JUNE 9, 1955
NEW YORK—On June 6 Thomas Mann celebrated his 80th birthday in Kilchberg, Switzerland, and even though I am a few days late I would like to join in good wishes to a man who has done much to shape the thinking of people. In a pre-birthday interview he stated he was disappointed over the way cultural and moral standards had failed to keep pace with technological progress. And his warning may be one of the things we should pay heed to at the present time.
Two major occurrences of the past few days are certainly causes for rejoicing.
One is the settlement between the United Auto Workers union and the Ford Motor Co. The settlement benefits not only the Ford Company and the union, but it benefits the country as a whole since a strike of such magnitude would have cost the nation, according to one of our newspapers, a loss of $35,000,000 a day.

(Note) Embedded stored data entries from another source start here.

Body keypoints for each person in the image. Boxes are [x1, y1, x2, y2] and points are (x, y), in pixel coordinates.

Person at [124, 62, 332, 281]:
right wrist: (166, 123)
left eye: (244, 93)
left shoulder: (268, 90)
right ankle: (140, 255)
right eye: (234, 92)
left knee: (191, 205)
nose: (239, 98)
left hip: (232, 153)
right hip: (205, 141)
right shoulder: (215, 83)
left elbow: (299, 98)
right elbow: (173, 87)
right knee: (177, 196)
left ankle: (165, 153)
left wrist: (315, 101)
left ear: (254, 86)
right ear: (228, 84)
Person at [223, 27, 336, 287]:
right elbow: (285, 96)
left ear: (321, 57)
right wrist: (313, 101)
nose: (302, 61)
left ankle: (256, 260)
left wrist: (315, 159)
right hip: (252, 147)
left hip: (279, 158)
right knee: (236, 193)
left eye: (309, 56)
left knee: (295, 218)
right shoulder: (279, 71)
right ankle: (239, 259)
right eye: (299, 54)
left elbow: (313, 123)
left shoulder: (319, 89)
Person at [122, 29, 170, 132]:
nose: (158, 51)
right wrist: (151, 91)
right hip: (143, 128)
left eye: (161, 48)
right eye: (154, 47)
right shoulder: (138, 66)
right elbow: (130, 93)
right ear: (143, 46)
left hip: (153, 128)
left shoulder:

It is said that 140,500 people would have been involved and direct pay to these people was $2,690,000 dollars. Ford suppliers would have lost a daily business of $12,400,000 for each working day the strike lasted. The Ford Company would have lost production of 10,000 of its three makes of automobiles, as well as tractors and trucks, each day, which, at a conservative average cost for each vehicle of $2,000, would have meant a production loss of $20,000,000 a day.
It is impossible to figure what this would have meant in loss in purchasing power and sales to workers by merchants, not to speak of the 7,000 company dealers and their employees or the costs to the transportation companies used by the strikers on ordinary working days.
The waves of a strike of this magnitude go out and cover not only the whole area but many different areas throughout the whole country. So, there is cause for real rejoicing that company officials and UAW president, Walter Reuther, could come to an agreement. Now the hope one must hold is that General Motors and the union will come to an early agreement.
As things are today, it is not just the central companies that are affected in a major strike, for when business reaches out as does the automobile business the entire nation feels the effect of a shutdown.
The other cause for rejoicing is that the Supreme Court voided Dr. John R. Peters' ouster by the loyalty board. This vindicates and clears Dr. Peters, and many people who have been his warm friends for a long time will rejoice with him that this has come to pass.
On the other hand, the constitutional question of whether anyone has a right to face his accusers in a Congressional committee investigation has not been settled and one must hope that in time the Supreme Court will take up this very important matter. It seems to be one of the absolute necessities at the present time when investigations are an ordinary matter, and unless it is established that one can face one's accusers many innocent people may continue to suffer.